*DATA SHOWN*.

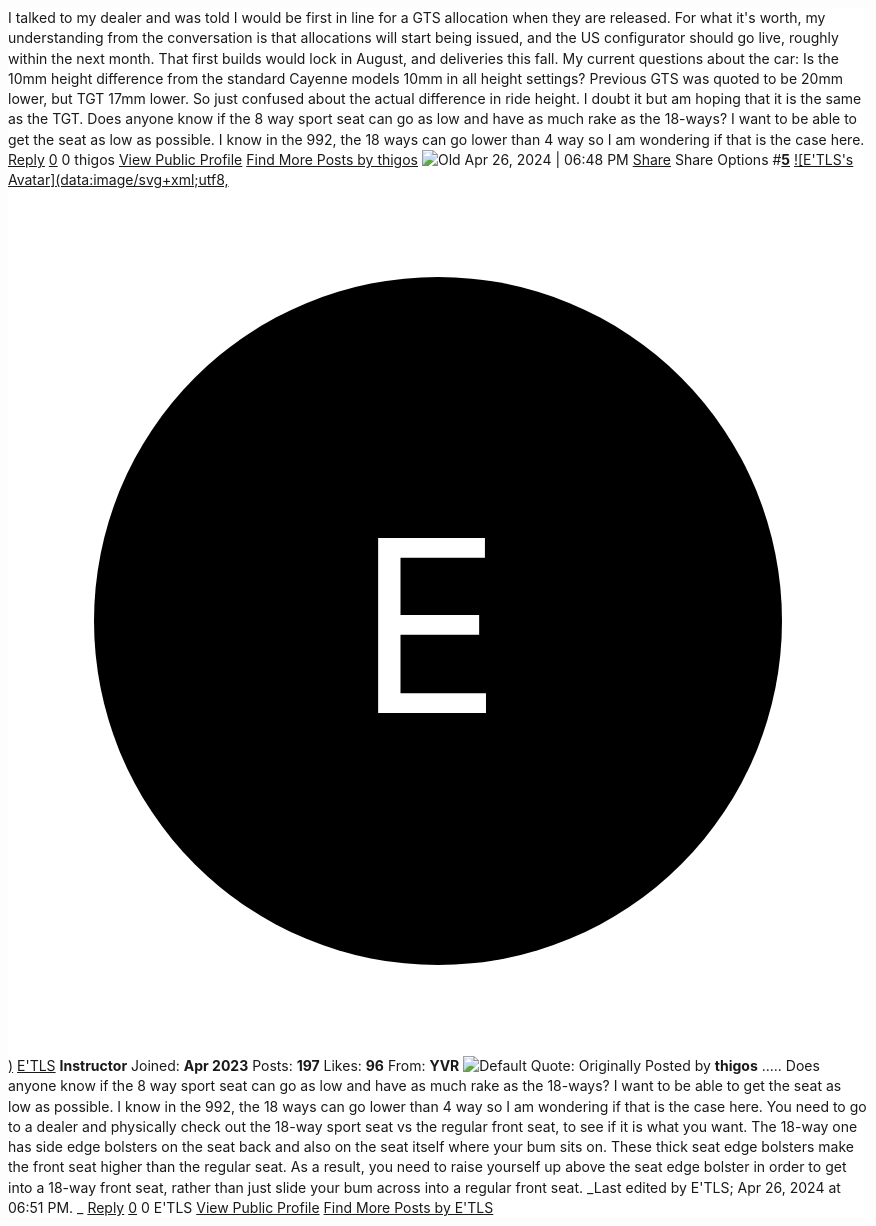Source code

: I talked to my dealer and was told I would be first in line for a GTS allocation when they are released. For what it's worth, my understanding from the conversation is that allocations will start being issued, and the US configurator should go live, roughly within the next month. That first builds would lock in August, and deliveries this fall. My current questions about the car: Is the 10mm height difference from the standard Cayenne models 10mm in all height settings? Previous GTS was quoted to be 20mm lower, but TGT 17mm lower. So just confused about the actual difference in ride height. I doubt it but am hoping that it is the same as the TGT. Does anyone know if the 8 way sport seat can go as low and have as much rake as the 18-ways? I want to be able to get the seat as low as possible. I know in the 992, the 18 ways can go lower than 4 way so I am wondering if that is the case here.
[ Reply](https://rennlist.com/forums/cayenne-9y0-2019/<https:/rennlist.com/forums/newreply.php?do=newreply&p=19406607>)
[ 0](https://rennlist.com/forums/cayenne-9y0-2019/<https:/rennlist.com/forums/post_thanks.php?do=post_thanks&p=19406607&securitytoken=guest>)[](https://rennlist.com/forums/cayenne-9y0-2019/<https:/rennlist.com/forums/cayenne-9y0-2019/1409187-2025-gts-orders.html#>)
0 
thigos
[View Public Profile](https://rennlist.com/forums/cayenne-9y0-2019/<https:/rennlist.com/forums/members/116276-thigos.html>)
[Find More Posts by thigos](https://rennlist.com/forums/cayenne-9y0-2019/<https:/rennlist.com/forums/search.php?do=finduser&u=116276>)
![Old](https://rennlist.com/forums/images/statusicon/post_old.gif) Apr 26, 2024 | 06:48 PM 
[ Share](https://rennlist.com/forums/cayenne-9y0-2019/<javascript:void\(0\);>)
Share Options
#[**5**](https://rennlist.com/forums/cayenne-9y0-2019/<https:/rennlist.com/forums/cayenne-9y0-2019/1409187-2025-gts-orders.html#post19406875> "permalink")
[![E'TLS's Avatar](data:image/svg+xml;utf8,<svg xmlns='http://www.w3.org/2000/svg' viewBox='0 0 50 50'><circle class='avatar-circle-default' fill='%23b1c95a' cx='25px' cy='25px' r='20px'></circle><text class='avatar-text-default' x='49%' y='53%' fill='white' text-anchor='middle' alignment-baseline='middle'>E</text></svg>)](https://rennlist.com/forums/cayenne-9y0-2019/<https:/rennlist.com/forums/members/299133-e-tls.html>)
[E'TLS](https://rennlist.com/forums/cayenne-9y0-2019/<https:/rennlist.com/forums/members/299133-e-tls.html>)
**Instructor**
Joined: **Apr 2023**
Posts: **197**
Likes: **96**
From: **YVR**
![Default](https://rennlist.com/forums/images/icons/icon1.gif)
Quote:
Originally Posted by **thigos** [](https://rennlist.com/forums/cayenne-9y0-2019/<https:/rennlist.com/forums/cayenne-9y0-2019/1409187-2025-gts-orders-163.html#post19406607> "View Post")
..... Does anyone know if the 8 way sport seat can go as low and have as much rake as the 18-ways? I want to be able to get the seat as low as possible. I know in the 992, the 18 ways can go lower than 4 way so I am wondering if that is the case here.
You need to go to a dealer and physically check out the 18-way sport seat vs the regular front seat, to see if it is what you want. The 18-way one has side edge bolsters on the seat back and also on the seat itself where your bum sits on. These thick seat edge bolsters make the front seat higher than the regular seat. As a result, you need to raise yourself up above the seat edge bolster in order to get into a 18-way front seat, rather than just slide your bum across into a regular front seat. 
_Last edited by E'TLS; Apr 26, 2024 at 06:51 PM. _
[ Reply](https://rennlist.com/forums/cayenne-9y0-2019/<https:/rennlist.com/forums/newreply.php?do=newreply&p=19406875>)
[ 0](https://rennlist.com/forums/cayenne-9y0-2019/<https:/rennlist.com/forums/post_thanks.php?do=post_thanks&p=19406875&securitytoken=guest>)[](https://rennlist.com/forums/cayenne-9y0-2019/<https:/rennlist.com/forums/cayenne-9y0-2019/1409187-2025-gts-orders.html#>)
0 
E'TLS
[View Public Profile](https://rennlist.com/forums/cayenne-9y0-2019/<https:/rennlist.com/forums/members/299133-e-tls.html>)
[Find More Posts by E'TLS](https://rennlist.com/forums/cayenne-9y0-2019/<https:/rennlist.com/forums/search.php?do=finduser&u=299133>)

*WHAT THE EXERCISE ASKS*. When a line of the records holds the word "Reply", copy that line.

*THE ANSWER*.
[ Reply](https://rennlist.com/forums/cayenne-9y0-2019/<https:/rennlist.com/forums/newreply.php?do=newreply&p=19406607>)
[ Reply](https://rennlist.com/forums/cayenne-9y0-2019/<https:/rennlist.com/forums/newreply.php?do=newreply&p=19406875>)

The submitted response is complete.